The museum would be the third in Gjirokastra after the arms museum in the local fortress and the ethnographic museum located in the house of late dictator Enver Hoxha
TIRANA, April 23 – “Chronicle in Stone.” This is how the new museum in the southern UNESCO World Heritage site of Gjirokastra will be called. Named after a novel written by internationally renowned Albanian writer Ismail Kadare, the museum will be a present for the 100th anniversary of Albania’s independence and another attraction for tourists to Gjirokastra which has been under UNESCO protection since 2005.
Published in 1971, Ismail Kadare’s Chronicle in Stone follows the southern Albanian city, Gjirokast첬 through the occupations of the Second World War.
Six foreign restorers are already working on the items that will be displayed in the new museum. Archeological remains, weapons of the pre-independence period, and traditional costumes of local areas will be some of the items.

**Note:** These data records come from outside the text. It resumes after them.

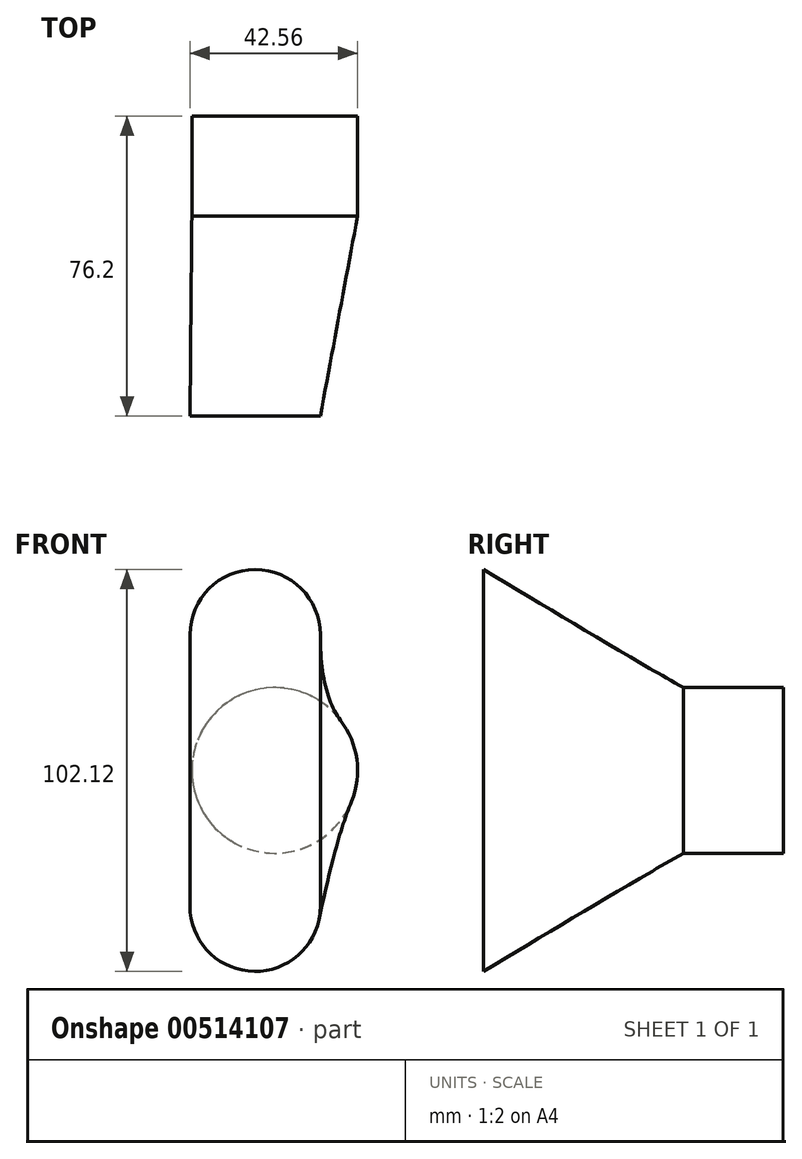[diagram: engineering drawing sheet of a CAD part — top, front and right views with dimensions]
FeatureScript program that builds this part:
annotation { "Feature Type Name" : "Feature", "Feature Type Description" : "" }
export const myFeature = defineFeature(function(context is Context, id is Id, definition is map)
    precondition{}
    {
        {
            var Q0;
            Q0=qCreatedBy(makeId("Front.planeOp"),FACE);
            var sketch = newSketch(context, id + "F0", { "sketchPlane" : qUnion([Q0])});
            skCircle(sketch, "E0", {"center": v(0, 0) * mm, "radius": 21.05 * mm});
            skSolve(sketch);
        }
        {
            var Q0;
            Q0=makeQuery(id+"F0.imprint","IMPRINT",FACE,{"disambiguationData":[TD([[makeQuery(id+"F0.imprint","IMPRINT",EDGE,{"derivedFrom":sQuery(id+"F0.wireOp",EDGE,"E0")}),1.0]])]});
            extrude(context, id + "F1", {"entities" : qUnion([Q0]), "depth" : 25.4 * mm, "offsetDistance" : 25.4 * mm});
        }
        {
            var Q0;
            Q0=makeQuery(id+"F1.opExtrude","CAP_FACE",FACE,{"disambiguationData":[OSD([sQuery(id+"F0.wireOp",EDGE,"E0")])],"isStart":false});
            var sketch = newSketch(context, id + "F2", { "sketchPlane" : qUnion([Q0])});
            skCircle(sketch, "E1.0", {"center": v(0, 0) * mm, "radius": 21.05 * mm});
            skPoint(sketch, "E2", {"position": v(-13.7, 15.98) * mm});
            skPoint(sketch, "E3", {"position": v(17.06, 12.32) * mm});
            skPoint(sketch, "E4", {"position": v(14.78, -14.99) * mm});
            skPoint(sketch, "E5", {"position": v(-14.78, -14.99) * mm});
            skSolve(sketch);
        }
        {
            var Q0;
            Q0=qCreatedBy(makeId("Front.planeOp"),FACE);
            cPlane(context, id + "F3", {"entities" : qUnion([Q0]), "cplaneType" : CPlaneType.OFFSET, "offset" : 76.2 * mm, "width" : 152.4 * mm, "height" : 152.4 * mm});
        }
        {
            var Q0;
            Q0=qCreatedBy(id+"F3.planeOp",FACE);
            var sketch = newSketch(context, id + "F4", { "sketchPlane" : qUnion([Q0])});
            skLineSegment(sketch, "E6.bottom", {"start": v(-21.5, -34.5) * mm, "end": v(11.6, -34.5) * mm, "construction": true});
            skLineSegment(sketch, "E6.top", {"start": v(-21.5, 34.5) * mm, "end": v(11.6, 34.5) * mm, "construction": true});
            skLineSegment(sketch, "E6.left", {"start": v(-21.5, -34.5) * mm, "end": v(-21.5, 34.5) * mm});
            skLineSegment(sketch, "E6.right", {"start": v(11.6, -34.5) * mm, "end": v(11.6, 34.5) * mm});
            skPoint(sketch, "E6.middle", {"position": v(-4.95, 0) * mm});
            skArc(sketch, "E7", {"start": v(11.6, 34.5) * mm, "mid": v(-4.95, 51.06) * mm, "end": v(-21.5, 34.5) * mm});
            skArc(sketch, "E8", {"start": v(-21.5, -34.5) * mm, "mid": v(-4.95, -51.06) * mm, "end": v(11.6, -34.5) * mm});
            skLineSegment(sketch, "E9", {"start": v(-4.95, 51.06) * mm, "end": v(-4.95, -51.06) * mm, "construction": true});
            skSolve(sketch);
        }
        {
            var Q0;
            Q0=makeQuery(id+"F4.imprint","IMPRINT",FACE,{"disambiguationData":[TD([[makeQuery(id+"F4.imprint","IMPRINT",EDGE,{"derivedFrom":sQuery(id+"F4.wireOp",EDGE,"E6.left")}),-1.0]])]});
            var Q1;
            Q1 = qSketchRegion(id + "F2", true);
            loft(context, id + "F5", {"sheetProfilesArray" : [{ "sheetProfileEntities" : qUnion([Q0]) }, { "sheetProfileEntities" : qUnion([Q1]) }]});
        }
    });
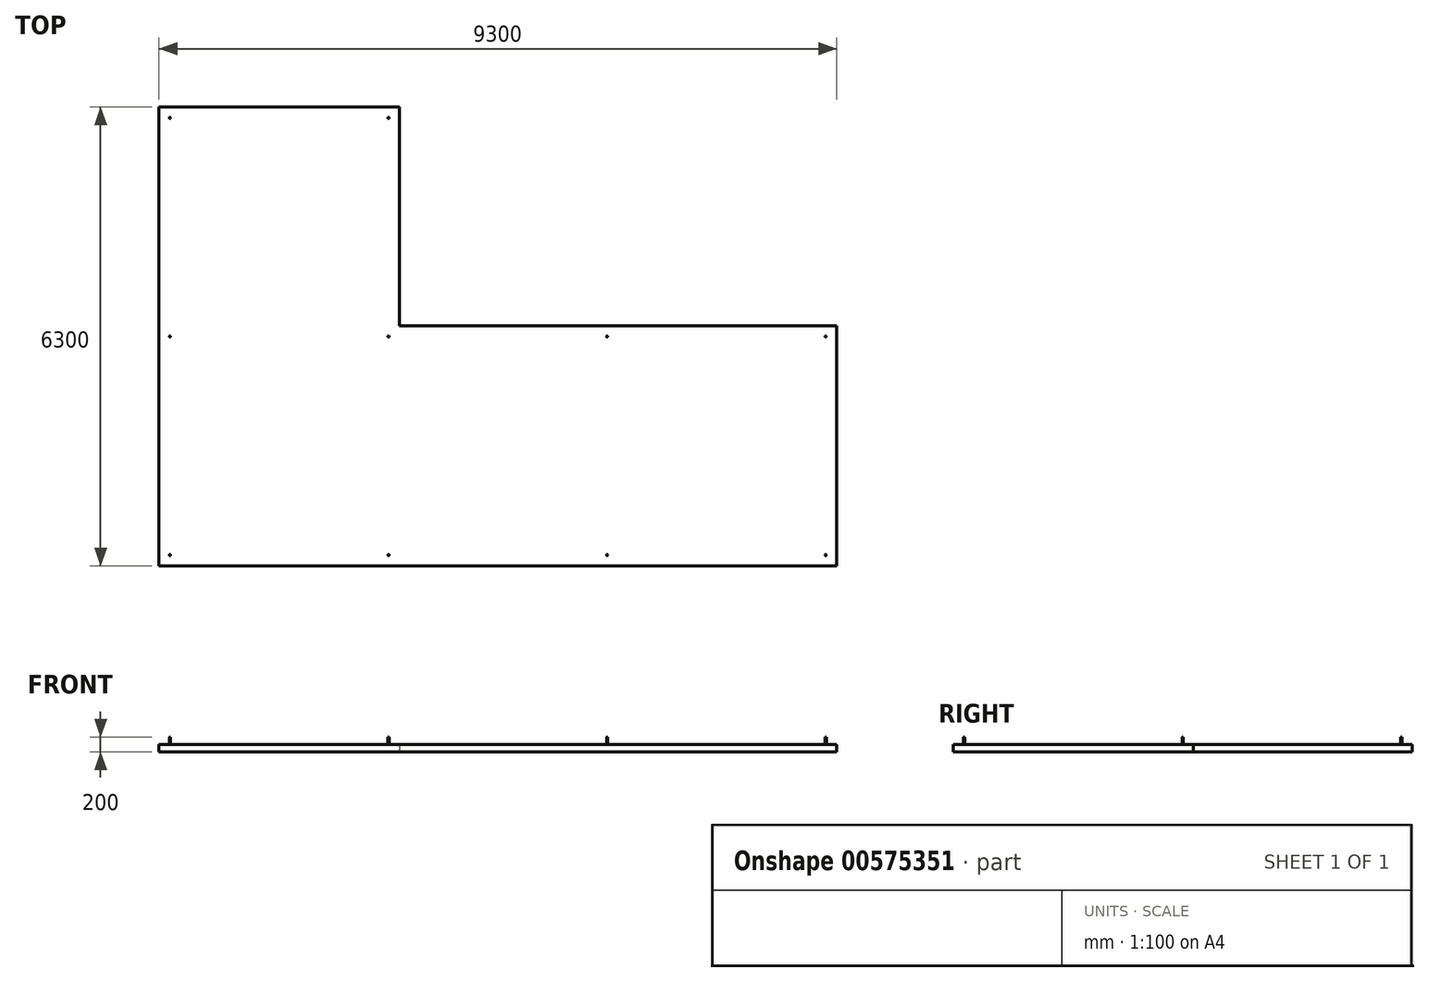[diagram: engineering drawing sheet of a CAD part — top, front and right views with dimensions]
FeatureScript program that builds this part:
annotation { "Feature Type Name" : "Feature", "Feature Type Description" : "" }
export const myFeature = defineFeature(function(context is Context, id is Id, definition is map)
    precondition{}
    {
        {
            var Q0;
            Q0=qCreatedBy(makeId("Top.planeOp"),FACE);
            var sketch = newSketch(context, id + "F0", { "sketchPlane" : qUnion([Q0])});
            skLineSegment(sketch, "E0", {"start": v(-150, -150) * mm, "end": v(-150, 6150) * mm});
            skLineSegment(sketch, "E1", {"start": v(-150, 6150) * mm, "end": v(3150, 6150) * mm});
            skLineSegment(sketch, "E2", {"start": v(3150, 6150) * mm, "end": v(3150, 3150) * mm});
            skLineSegment(sketch, "E3", {"start": v(3150, 3150) * mm, "end": v(9150, 3150) * mm});
            skLineSegment(sketch, "E4", {"start": v(9150, 3150) * mm, "end": v(9150, -150) * mm});
            skLineSegment(sketch, "E5", {"start": v(9150, -150) * mm, "end": v(-150, -150) * mm});
            skSolve(sketch);
        }
        {
            var Q0;
            Q0 = qSketchRegion(id + "F0", true);
            extrude(context, id + "F1", {"entities" : qUnion([Q0]), "depth" : 100 * mm, "offsetDistance" : 25 * mm});
        }
        {
            var Q0;
            Q0=makeQuery(id+"F1.opExtrude","CAP_FACE",FACE,{"disambiguationData":[OSD([sQuery(id+"F0.wireOp",EDGE,"E0"),sQuery(id+"F0.wireOp",EDGE,"E1"),sQuery(id+"F0.wireOp",EDGE,"E2"),sQuery(id+"F0.wireOp",EDGE,"E3"),sQuery(id+"F0.wireOp",EDGE,"E4"),sQuery(id+"F0.wireOp",EDGE,"E5")])],"isStart":false});
            var sketch = newSketch(context, id + "F2", { "sketchPlane" : qUnion([Q0])});
            skPoint(sketch, "E6", {"position": v(9000, 0) * mm});
            skCircle(sketch, "E7", {"center": v(9000, 0) * mm, "radius": 8 * mm});
            skCircle(sketch, "E8.0.1.0", {"center": v(9000, 3000) * mm, "radius": 8 * mm});
            skCircle(sketch, "E8.1.0.0", {"center": v(6000, 0) * mm, "radius": 8 * mm});
            skCircle(sketch, "E8.1.1.0", {"center": v(6000, 3000) * mm, "radius": 8 * mm});
            skCircle(sketch, "E8.2.0.0", {"center": v(3000, 0) * mm, "radius": 8 * mm});
            skCircle(sketch, "E8.2.1.0", {"center": v(3000, 3000) * mm, "radius": 8 * mm});
            skCircle(sketch, "E8.3.0.0", {"center": v(0, 0) * mm, "radius": 8 * mm});
            skCircle(sketch, "E8.3.1.0", {"center": v(0, 3000) * mm, "radius": 8 * mm});
            skLineSegment(sketch, "E8.direction1", {"start": v(9000, 0) * mm, "end": v(6000, 0) * mm, "construction": true});
            skLineSegment(sketch, "E8.direction2", {"start": v(9000, 0) * mm, "end": v(9000, 3000) * mm, "construction": true});
            skCircle(sketch, "E9.0.1.0", {"center": v(3000, 6000) * mm, "radius": 8 * mm});
            skCircle(sketch, "E9.0.1.1", {"center": v(0, 6000) * mm, "radius": 8 * mm});
            skLineSegment(sketch, "E9.direction1", {"start": v(0, 3000) * mm, "end": v(25, 3000) * mm, "construction": true});
            skLineSegment(sketch, "E9.direction2", {"start": v(0, 3000) * mm, "end": v(0, 6000) * mm, "construction": true});
            skSolve(sketch);
        }
        {
            var Q0;
            Q0 = qSketchRegion(id + "F2", true);
            extrude(context, id + "F3", {"entities" : qUnion([Q0]), "operationType" : NewBodyOperationType.ADD, "depth" : 100 * mm, "offsetDistance" : 25 * mm});
        }
    });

“What we’re doing is setting up a conservation camp which is being carried out by international restorers. Our goal is establish a museum that will influence on the rising number of tourists. The museum expected to open next summer will acquaint visitors to the wonderful history of Gjirokastra,” said one of the foreign restorers as quoted by local media.
The restoration work is also being carried out in the form of training course for local restorers, especially on the endangered traditional costumes.
The museum would be the third in Gjirokastra after the arms museum in the local fortress and the ethnographic museum located in the house of late dictator Enver Hoxha.
Inscribed on UNESCO as a rare example of an architectural character typical of the Ottoman period, Gjirokastra, in the Drinos river valley in southern Albania, features a series of outstanding two-story houses which were developed in the 17th century. The town also retains a bazaar, an 18th-century mosque and two churches of the same period. The 13th-century citadel provides the focal point of the town with its typical tower houses.
The historic town of Gjirokastra is a rare example of a well-preserved Ottoman town, built by farmers of large estates. The architecture is characterized by the construction of a type of tower house (Turkish ‘kule’), of which Gjirokastra represents a series of outstanding examples, according to UNESCO.